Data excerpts
···

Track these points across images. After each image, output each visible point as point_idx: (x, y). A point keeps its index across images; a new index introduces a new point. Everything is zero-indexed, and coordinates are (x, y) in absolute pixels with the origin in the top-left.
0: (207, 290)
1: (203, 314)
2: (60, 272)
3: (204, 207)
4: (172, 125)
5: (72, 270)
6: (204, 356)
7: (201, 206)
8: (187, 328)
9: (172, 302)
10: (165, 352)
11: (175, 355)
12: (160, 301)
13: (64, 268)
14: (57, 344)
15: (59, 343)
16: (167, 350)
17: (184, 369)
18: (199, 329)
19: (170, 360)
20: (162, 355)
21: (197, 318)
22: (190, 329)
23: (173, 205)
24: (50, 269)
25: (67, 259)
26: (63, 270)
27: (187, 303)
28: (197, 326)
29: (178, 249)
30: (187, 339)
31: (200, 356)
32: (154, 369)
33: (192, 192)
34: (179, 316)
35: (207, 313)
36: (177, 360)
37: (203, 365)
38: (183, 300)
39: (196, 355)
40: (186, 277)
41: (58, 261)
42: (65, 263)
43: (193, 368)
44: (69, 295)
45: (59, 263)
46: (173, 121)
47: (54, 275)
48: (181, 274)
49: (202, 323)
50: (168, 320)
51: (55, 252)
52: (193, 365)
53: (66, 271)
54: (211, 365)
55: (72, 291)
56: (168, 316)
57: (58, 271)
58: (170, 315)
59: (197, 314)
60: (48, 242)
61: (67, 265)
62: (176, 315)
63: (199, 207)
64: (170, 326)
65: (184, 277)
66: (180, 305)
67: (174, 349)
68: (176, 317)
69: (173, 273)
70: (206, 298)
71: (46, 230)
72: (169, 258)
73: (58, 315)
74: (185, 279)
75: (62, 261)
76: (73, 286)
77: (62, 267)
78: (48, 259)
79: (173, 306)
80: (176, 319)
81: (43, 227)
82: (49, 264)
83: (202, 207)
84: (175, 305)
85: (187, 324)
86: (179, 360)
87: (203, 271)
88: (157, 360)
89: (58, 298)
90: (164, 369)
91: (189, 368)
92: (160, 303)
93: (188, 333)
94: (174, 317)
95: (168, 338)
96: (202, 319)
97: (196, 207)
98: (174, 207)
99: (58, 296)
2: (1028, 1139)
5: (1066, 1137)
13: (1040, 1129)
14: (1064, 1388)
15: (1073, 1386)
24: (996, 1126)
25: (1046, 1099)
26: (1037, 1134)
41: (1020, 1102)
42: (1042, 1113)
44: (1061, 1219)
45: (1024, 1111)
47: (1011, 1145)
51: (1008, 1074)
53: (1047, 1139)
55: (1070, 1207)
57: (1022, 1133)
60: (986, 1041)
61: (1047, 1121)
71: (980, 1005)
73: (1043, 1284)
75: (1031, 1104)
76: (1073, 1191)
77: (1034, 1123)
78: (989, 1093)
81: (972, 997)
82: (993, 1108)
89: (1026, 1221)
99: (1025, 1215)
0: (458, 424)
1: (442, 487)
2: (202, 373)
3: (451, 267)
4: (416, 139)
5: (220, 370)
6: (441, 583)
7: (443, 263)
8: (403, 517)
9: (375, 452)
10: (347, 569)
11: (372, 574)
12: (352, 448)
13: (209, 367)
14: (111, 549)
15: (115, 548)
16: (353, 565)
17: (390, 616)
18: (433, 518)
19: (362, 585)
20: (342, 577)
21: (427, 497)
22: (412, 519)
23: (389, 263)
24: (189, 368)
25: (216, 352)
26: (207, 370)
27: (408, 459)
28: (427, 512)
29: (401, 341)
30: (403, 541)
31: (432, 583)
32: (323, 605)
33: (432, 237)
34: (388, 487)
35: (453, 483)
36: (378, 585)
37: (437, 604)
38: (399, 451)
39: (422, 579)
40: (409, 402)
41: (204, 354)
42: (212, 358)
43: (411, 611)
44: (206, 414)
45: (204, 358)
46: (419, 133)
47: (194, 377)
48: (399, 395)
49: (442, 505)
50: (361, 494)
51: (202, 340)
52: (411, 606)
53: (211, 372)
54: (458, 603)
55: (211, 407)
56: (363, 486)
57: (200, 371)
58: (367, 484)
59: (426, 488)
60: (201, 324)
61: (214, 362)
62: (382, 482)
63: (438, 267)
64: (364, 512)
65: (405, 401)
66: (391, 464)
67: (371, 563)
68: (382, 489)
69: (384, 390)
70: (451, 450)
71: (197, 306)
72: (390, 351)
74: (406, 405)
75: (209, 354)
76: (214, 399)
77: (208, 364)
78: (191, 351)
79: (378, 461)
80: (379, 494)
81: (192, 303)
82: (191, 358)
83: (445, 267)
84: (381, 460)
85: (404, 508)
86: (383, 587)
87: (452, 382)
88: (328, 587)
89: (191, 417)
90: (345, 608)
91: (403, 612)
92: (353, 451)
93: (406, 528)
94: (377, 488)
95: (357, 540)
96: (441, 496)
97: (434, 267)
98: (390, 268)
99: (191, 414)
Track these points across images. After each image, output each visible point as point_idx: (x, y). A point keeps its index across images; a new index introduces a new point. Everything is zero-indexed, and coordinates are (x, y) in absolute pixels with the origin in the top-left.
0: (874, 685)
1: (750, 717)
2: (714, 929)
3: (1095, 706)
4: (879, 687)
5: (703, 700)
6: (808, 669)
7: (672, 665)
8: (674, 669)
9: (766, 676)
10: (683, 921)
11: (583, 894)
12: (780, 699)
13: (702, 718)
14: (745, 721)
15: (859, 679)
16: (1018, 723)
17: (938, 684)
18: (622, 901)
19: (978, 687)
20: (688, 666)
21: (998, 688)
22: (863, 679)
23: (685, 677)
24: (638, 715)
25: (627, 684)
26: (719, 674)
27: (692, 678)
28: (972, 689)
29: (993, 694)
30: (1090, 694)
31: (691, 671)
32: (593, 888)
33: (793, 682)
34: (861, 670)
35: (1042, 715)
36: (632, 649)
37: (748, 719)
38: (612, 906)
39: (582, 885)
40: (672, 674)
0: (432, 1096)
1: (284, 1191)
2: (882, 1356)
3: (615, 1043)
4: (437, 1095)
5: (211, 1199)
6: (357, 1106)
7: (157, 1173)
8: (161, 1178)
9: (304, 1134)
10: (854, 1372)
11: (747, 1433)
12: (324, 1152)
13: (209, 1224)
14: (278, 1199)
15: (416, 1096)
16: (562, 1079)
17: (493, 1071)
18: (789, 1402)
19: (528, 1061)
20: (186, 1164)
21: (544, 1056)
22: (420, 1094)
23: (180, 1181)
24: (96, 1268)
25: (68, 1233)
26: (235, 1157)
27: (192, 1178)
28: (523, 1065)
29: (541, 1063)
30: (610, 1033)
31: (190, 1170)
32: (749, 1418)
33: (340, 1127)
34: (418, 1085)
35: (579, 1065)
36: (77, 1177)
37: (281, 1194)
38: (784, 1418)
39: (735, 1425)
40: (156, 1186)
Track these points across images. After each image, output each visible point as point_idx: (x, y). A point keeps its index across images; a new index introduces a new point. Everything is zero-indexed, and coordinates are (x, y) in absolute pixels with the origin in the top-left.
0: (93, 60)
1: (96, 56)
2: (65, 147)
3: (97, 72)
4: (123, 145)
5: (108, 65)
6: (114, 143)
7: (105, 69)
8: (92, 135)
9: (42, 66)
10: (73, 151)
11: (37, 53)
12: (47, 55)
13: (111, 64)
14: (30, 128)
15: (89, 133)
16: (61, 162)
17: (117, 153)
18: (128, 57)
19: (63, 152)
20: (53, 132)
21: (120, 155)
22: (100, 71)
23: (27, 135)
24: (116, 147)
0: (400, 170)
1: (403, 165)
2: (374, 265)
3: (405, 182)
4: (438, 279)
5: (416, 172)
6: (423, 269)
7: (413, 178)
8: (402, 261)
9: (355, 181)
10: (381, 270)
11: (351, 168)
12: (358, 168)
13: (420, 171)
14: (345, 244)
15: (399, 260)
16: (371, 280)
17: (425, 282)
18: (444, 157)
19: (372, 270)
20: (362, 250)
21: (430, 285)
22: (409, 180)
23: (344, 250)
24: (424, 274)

···

■ Exercise
Repeat word for word the lines above that run from the line containing "13: (64, 268)" through the line containing "95: (168, 338)", both ends included, and nothing else.

■ Written solution
13: (64, 268)
14: (57, 344)
15: (59, 343)
16: (167, 350)
17: (184, 369)
18: (199, 329)
19: (170, 360)
20: (162, 355)
21: (197, 318)
22: (190, 329)
23: (173, 205)
24: (50, 269)
25: (67, 259)
26: (63, 270)
27: (187, 303)
28: (197, 326)
29: (178, 249)
30: (187, 339)
31: (200, 356)
32: (154, 369)
33: (192, 192)
34: (179, 316)
35: (207, 313)
36: (177, 360)
37: (203, 365)
38: (183, 300)
39: (196, 355)
40: (186, 277)
41: (58, 261)
42: (65, 263)
43: (193, 368)
44: (69, 295)
45: (59, 263)
46: (173, 121)
47: (54, 275)
48: (181, 274)
49: (202, 323)
50: (168, 320)
51: (55, 252)
52: (193, 365)
53: (66, 271)
54: (211, 365)
55: (72, 291)
56: (168, 316)
57: (58, 271)
58: (170, 315)
59: (197, 314)
60: (48, 242)
61: (67, 265)
62: (176, 315)
63: (199, 207)
64: (170, 326)
65: (184, 277)
66: (180, 305)
67: (174, 349)
68: (176, 317)
69: (173, 273)
70: (206, 298)
71: (46, 230)
72: (169, 258)
73: (58, 315)
74: (185, 279)
75: (62, 261)
76: (73, 286)
77: (62, 267)
78: (48, 259)
79: (173, 306)
80: (176, 319)
81: (43, 227)
82: (49, 264)
83: (202, 207)
84: (175, 305)
85: (187, 324)
86: (179, 360)
87: (203, 271)
88: (157, 360)
89: (58, 298)
90: (164, 369)
91: (189, 368)
92: (160, 303)
93: (188, 333)
94: (174, 317)
95: (168, 338)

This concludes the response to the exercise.